Part of it, his dad says, is grace under pressure, a “knack of making it happen when it counts.”

“There's something about him that he has,” Scotty McBean says. “He's not a nasty player. He's a very humble kid, Jack, but he's got a kind of winning instinct, even when he was a kid playing basketball and soccer. He didn't want to lose. Very aggressive, but always a gentleman with his opponent. Very seldom does he lose his head.

“Maybe it's from watching these game. He been watching Man United since he was a baby, you know.”

Larsen says McBean is “as close to what a 16-year-old can be in terms of what makes a professional.
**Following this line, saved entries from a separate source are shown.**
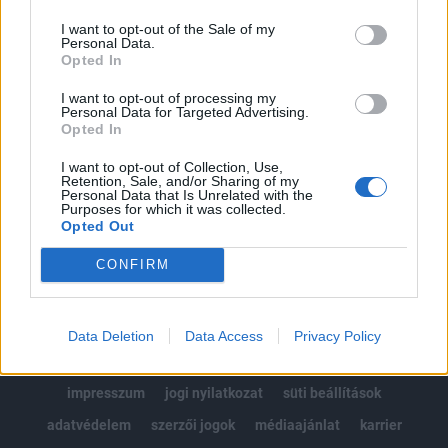
Az előfizetés a következőket tartalmazza:
I want to opt-out of the Sale of my
Portfolio.hu teljes cikkarchívum
Personal Data.
Kötéslisták: BÉT elmúlt 2 év napon belüli
Opted In
kötéslistái
I want to opt-out of processing my
Personal Data for Targeted Advertising.
Opted In
Előfizetés
I want to opt-out of Collection, Use,
Retention, Sale, and/or Sharing of my
Personal Data that Is Unrelated with the
MÁR ELŐFIZETŐNK VAGY?
BEJELENTKEZÉS
Purposes for which it was collected.
Opted Out
CONFIRM
Data Deletion
Data Access
Privacy Policy
© 2026 Portfolio
impresszum
jogi nyilatkozat
süti beállítások
adatvédelem
szerzői jogok
médiaajánlat
karrier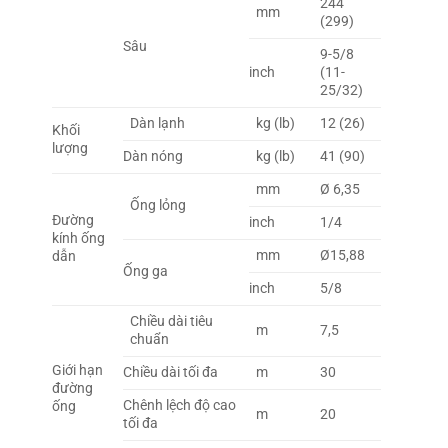
244
mm
(299)
Sâu
9-5/8
inch
(11-
25/32)
Dàn lạnh
kg (lb)
12 (26)
Khối
lượng
Dàn nóng
kg (lb)
41 (90)
mm
Ø 6,35
Ống lỏng
Đường
inch
1/4
kính ống
mm
Ø15,88
dẫn
Ống ga
inch
5/8
Chiều dài tiêu
m
7,5
chuẩn
Giới hạn
Chiều dài tối đa
m
30
đường
Chênh lệch độ cao
ống
m
20
tối đa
Jack's got those qualities.

“One, he's humble. Two, he's hardworking. He's a good person. Those are the core values that you need to have if you're going to have longevity in any career, let alone professional sports, where you have all these pressures internally with your team and externally with the level of competition that is constantly being put on you.

“He's got that makeup that's going to allow him to show up. He's going to show up to work every day, he's going to have a humble approach and try just to get better. Then you add the fact that he knows the game as well as anybody ... I told him: Those were the things I've been trying to teach him, because I had learned years ago that he was learning the game faster than I could teach it. He knows the game.”

McBean knows it a lot more after a year with Beckham and Donovan, Keane and Arena, Berhalter and Kirovski. After practicing every day for months on end, after treks to Central America and Indonesia and Australia, after watching all the work that goes into winning an MLS Supporters' Shield and MLS Cup championship.

Maybe these lessons will lead to something special.

“You dream a little,” Scotty McBean admits, “but the game of soccer -- it's such a game that can change in one day. One day is good, the next is bad. You never know. I think if he keeps going, he could have a good future. I'd like to think that. It's hard to tell until you actually play with the big boys and play against them. Man City was his first game with the big boys, and it looked to me, you know, he can play in MLS. That's what that game showed me.

“But he hasn't really done anything yet. Once he gets in some serious games and gets some serious minutes, then you can say OK, he's doing something. Where he's at is great, don't get me wrong, but until he does something on the big stage, then you'll see.”

Arena says he expects McBean “will get on the field at points next year,” and McBean says his goal is “to see the field more with the first team. Just to be thought of next year would be awesome. I want to start playing next year, for sure.”

It's all about the future. It doesn't matter a whole lot what McBean accomplishes at 17. When he's 22, 23, 24, 25 -- that's when this is meant to pay off.

“I think the more he plays, the more minutes he gets, the more time he goes on, he's going to [accelerate]," Scotty McBean says. "I can see a difference from when he started with these guys to where he is now. A big difference with his first touch, and he's got a lot of game that they haven't seen much. As he gets older and more confident, the full range of his game will show.”